• [Work order]:
Print every entry below again exactly as written, skipping the pictures.

── Data shown ──

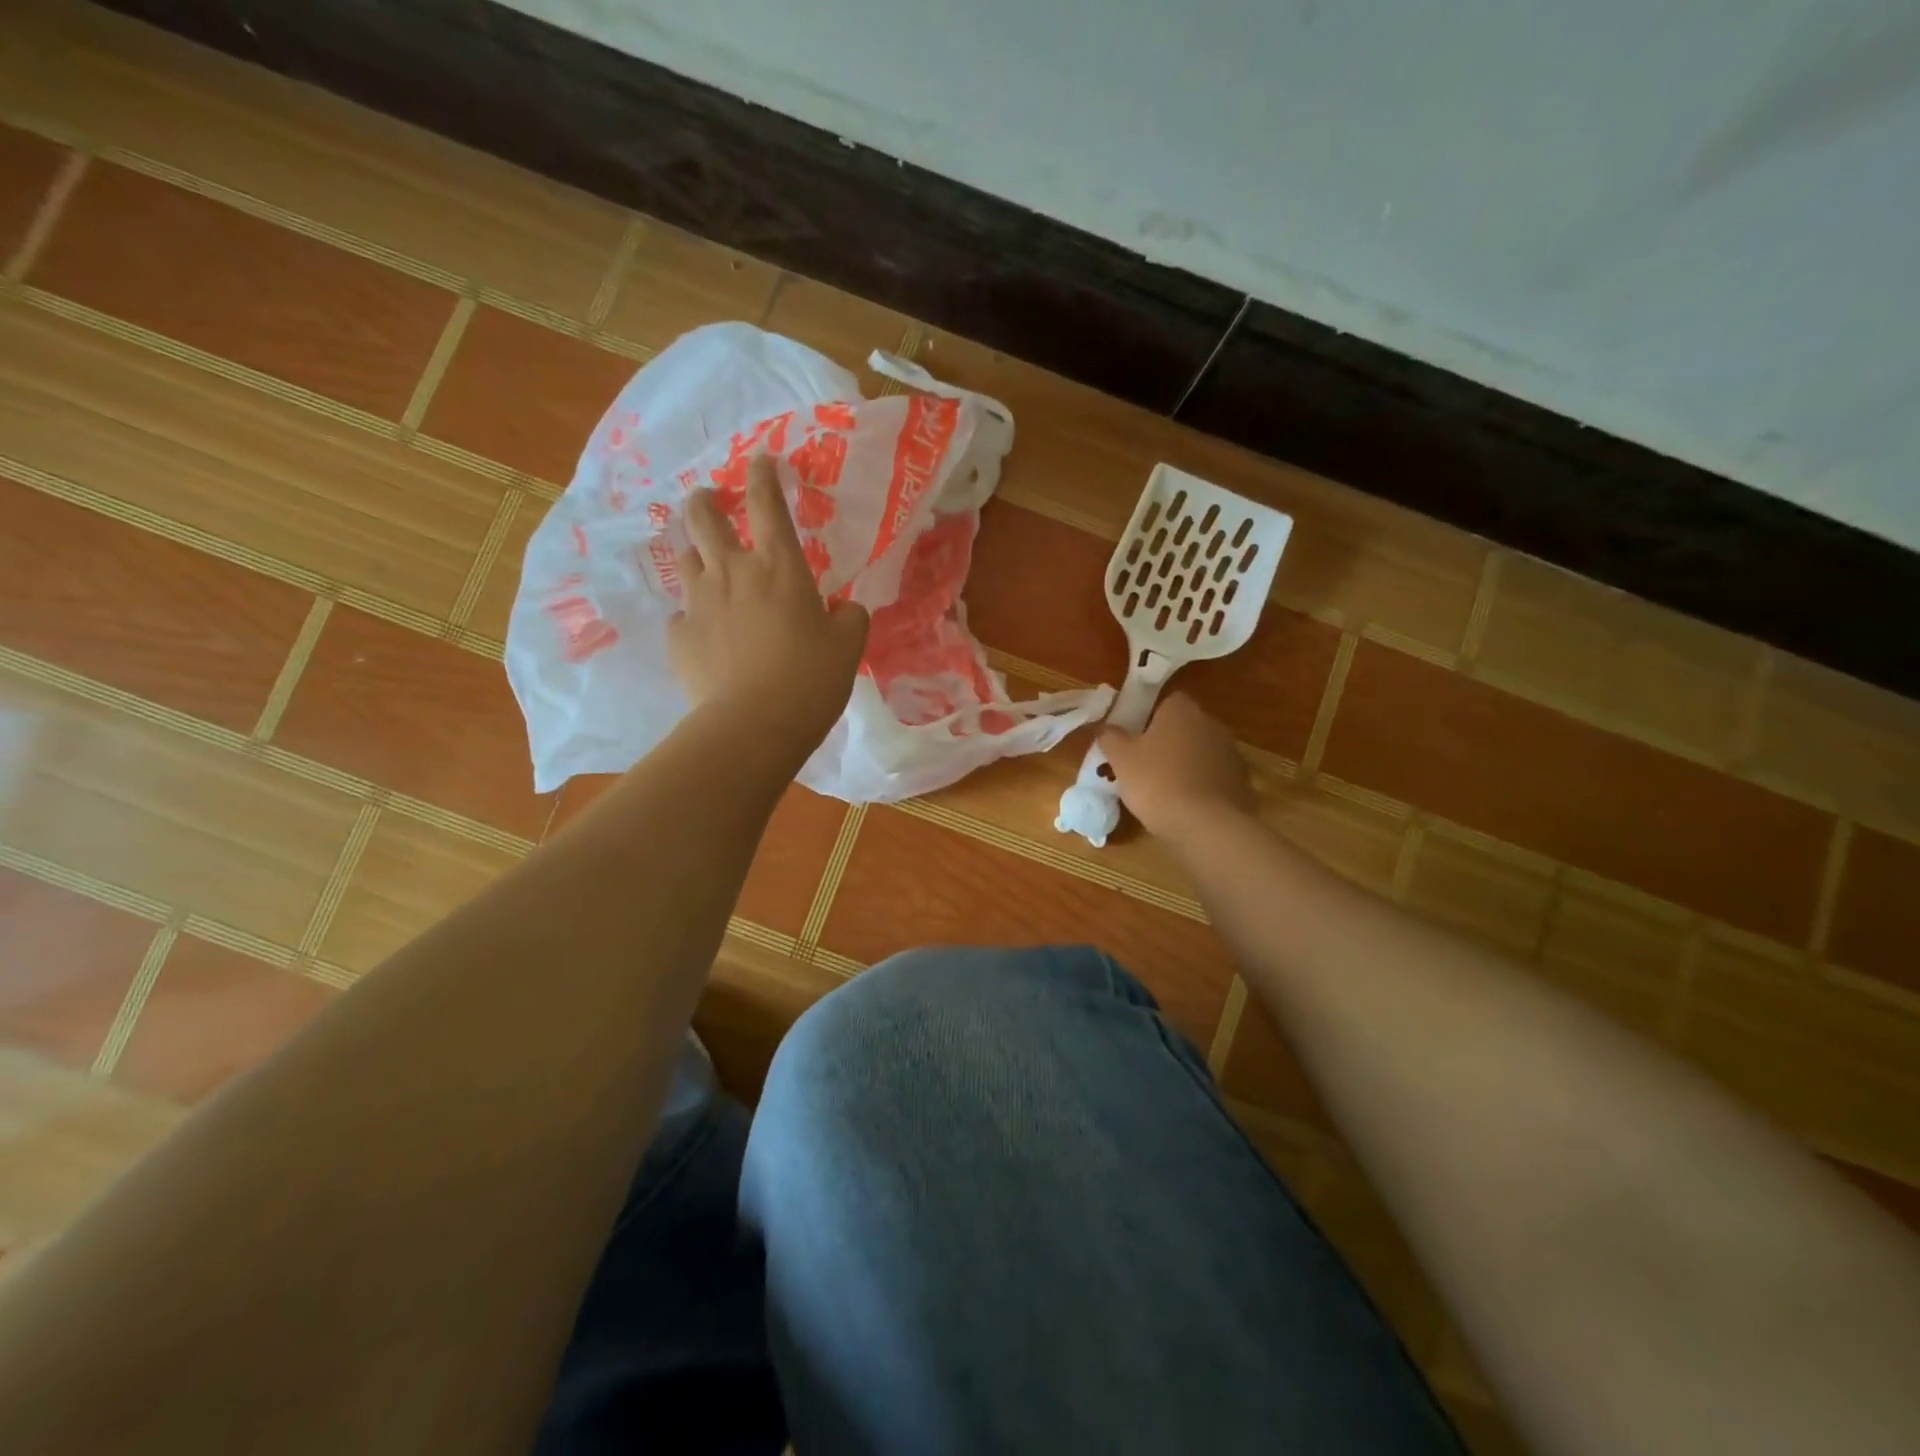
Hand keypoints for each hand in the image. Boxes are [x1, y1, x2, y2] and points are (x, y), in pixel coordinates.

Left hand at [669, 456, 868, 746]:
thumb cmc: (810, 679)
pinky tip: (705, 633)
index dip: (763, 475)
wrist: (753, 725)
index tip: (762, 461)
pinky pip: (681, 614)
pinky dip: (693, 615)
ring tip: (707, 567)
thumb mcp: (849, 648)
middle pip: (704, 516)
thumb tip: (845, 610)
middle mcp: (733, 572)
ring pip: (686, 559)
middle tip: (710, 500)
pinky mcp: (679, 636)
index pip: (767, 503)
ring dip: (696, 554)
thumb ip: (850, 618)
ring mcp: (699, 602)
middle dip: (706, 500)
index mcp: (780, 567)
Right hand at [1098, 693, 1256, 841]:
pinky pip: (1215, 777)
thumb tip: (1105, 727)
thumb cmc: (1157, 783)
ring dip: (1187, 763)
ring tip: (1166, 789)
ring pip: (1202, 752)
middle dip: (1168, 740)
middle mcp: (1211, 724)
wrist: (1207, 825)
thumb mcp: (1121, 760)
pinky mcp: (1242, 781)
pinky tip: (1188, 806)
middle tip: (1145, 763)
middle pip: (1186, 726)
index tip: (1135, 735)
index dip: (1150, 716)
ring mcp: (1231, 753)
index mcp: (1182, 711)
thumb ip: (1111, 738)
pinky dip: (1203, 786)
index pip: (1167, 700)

───

• [Solution]:
Hand keypoints for each hand in the image. Boxes are [x1, y1, x2, y2] and points are (x, y), in pixel coordinates.

Left hand at [669, 456, 868, 746]:
thumb cmc: (810, 679)
pinky tip: (705, 633)
index dip: (763, 475)
wrist: (753, 725)
index tip: (762, 461)
pinky pip: (681, 614)
pinky dip: (693, 615)
ring tip: (707, 567)
thumb mcp: (849, 648)
middle pip: (704, 516)
thumb tip: (845, 610)
middle mcp: (733, 572)
ring pip: (686, 559)
middle tip: (710, 500)
pinky mcp: (679, 636)
index pip: (767, 503)
ring dip: (696, 554)
thumb ip: (850, 618)
ring mcp: (699, 602)
middle dip: (706, 500)
index mcp: (780, 567)
Right hand at [1098, 693, 1256, 841]:
pinky pip: (1215, 777)
thumb tip: (1105, 727)
thumb cmc: (1157, 783)
ring dip: (1187, 763)
ring tip: (1166, 789)
ring pip: (1202, 752)
middle dip: (1168, 740)
middle mcp: (1211, 724)
wrist: (1207, 825)
thumb mcp: (1121, 760)
pinky mcp: (1242, 781)
pinky tip: (1188, 806)
middle tip: (1145, 763)
middle pip: (1186, 726)
index tip: (1135, 735)
index dip: (1150, 716)
ring mcp: (1231, 753)
index mcp: (1182, 711)
thumb ip: (1111, 738)
pinky dip: (1203, 786)
index pip: (1167, 700)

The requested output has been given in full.